We painted rocks with the names of the workshops on them, to be placed on the ground in the sundial. When I asked others to place the rocks, almost no one placed them where they were ‘meant’ to go. Workshop slated for 2.00 p.m. : rock placed at 2.10, etc. Our organically morphing sundial took on a whole new level of organicity – never mind the fact that the alignment of the planets, hence calendar, had shifted overnight with the passage of the seasons. Really tweaked with my fundamental understanding of how we perceive time. A feeling of great relief.

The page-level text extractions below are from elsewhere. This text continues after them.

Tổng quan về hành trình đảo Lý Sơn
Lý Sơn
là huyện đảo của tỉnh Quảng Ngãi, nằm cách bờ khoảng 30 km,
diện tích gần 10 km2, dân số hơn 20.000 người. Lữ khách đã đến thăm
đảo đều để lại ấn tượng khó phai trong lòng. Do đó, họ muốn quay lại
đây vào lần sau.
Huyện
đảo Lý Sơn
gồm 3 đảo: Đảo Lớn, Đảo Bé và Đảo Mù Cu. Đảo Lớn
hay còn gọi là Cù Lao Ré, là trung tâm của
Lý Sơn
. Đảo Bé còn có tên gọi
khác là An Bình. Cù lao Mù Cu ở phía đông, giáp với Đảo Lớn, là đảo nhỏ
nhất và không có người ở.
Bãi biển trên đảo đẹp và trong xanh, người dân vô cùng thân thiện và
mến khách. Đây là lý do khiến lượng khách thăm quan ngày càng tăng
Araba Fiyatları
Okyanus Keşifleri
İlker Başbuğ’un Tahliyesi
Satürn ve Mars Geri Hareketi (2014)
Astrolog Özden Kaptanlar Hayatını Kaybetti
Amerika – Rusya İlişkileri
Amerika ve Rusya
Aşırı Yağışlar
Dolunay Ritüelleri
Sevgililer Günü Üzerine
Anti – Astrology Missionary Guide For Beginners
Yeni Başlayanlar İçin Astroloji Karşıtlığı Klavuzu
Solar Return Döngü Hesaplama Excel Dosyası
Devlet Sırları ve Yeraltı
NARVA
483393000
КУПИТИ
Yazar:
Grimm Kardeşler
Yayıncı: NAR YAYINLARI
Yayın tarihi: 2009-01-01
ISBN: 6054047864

I’ve read extensively around the topic, but the experience of the sundial was very, very different. The way native experience rather than ‘pondering it’ always is.”
Thanks Nick.

One thought on “Organic time”

  1. a perfect example of why i love nick.
    somewhere on vhs (whats that?) i have a copy of the public television (u.s.) series nova about time. i saw it when i was much younger and the neural paths it opened up are alive and well. how we each deal with our own rhythms, and then, amazingly, attempt to share, has always fascinated me.